INSTRUCTIONS FOR THE TASK –
Reproduce every one of the entries below verbatim, line for line.

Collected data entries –

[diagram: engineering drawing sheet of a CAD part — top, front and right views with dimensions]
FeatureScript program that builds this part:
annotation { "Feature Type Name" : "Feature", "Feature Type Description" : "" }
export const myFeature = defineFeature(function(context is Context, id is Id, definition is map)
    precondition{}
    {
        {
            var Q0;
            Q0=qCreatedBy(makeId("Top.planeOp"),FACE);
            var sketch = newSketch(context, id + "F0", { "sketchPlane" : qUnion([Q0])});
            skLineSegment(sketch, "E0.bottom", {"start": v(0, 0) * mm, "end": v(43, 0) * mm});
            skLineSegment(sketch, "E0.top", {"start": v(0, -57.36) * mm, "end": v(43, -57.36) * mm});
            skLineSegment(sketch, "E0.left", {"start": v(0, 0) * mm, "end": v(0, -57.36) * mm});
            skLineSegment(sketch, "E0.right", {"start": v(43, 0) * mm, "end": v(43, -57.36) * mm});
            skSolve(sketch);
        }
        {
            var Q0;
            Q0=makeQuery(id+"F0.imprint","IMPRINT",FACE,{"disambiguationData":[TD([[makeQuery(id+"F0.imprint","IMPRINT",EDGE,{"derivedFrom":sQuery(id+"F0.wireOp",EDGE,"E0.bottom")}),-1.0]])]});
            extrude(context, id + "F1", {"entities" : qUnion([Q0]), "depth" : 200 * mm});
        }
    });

RESULT OF THE TASK –
[diagram: engineering drawing sheet of a CAD part — top, front and right views with dimensions]
FeatureScript program that builds this part:
annotation { "Feature Type Name" : "Feature", "Feature Type Description" : "" }
export const myFeature = defineFeature(function(context is Context, id is Id, definition is map)
    precondition{}
    {
        {
            var Q0;
            Q0=qCreatedBy(makeId("Top.planeOp"),FACE);
            var sketch = newSketch(context, id + "F0", { "sketchPlane" : qUnion([Q0])});
            skLineSegment(sketch, "E0.bottom", {"start": v(0, 0) * mm, "end": v(43, 0) * mm});
            skLineSegment(sketch, "E0.top", {"start": v(0, -57.36) * mm, "end": v(43, -57.36) * mm});
            skLineSegment(sketch, "E0.left", {"start": v(0, 0) * mm, "end": v(0, -57.36) * mm});
            skLineSegment(sketch, "E0.right", {"start": v(43, 0) * mm, "end": v(43, -57.36) * mm});
            skSolve(sketch);
        }
        {
            var Q0;
            Q0=makeQuery(id+"F0.imprint","IMPRINT",FACE,{"disambiguationData":[TD([[makeQuery(id+"F0.imprint","IMPRINT",EDGE,{"derivedFrom":sQuery(id+"F0.wireOp",EDGE,"E0.bottom")}),-1.0]])]});
            extrude(context, id + "F1", {"entities" : qUnion([Q0]), "depth" : 200 * mm});
        }
    });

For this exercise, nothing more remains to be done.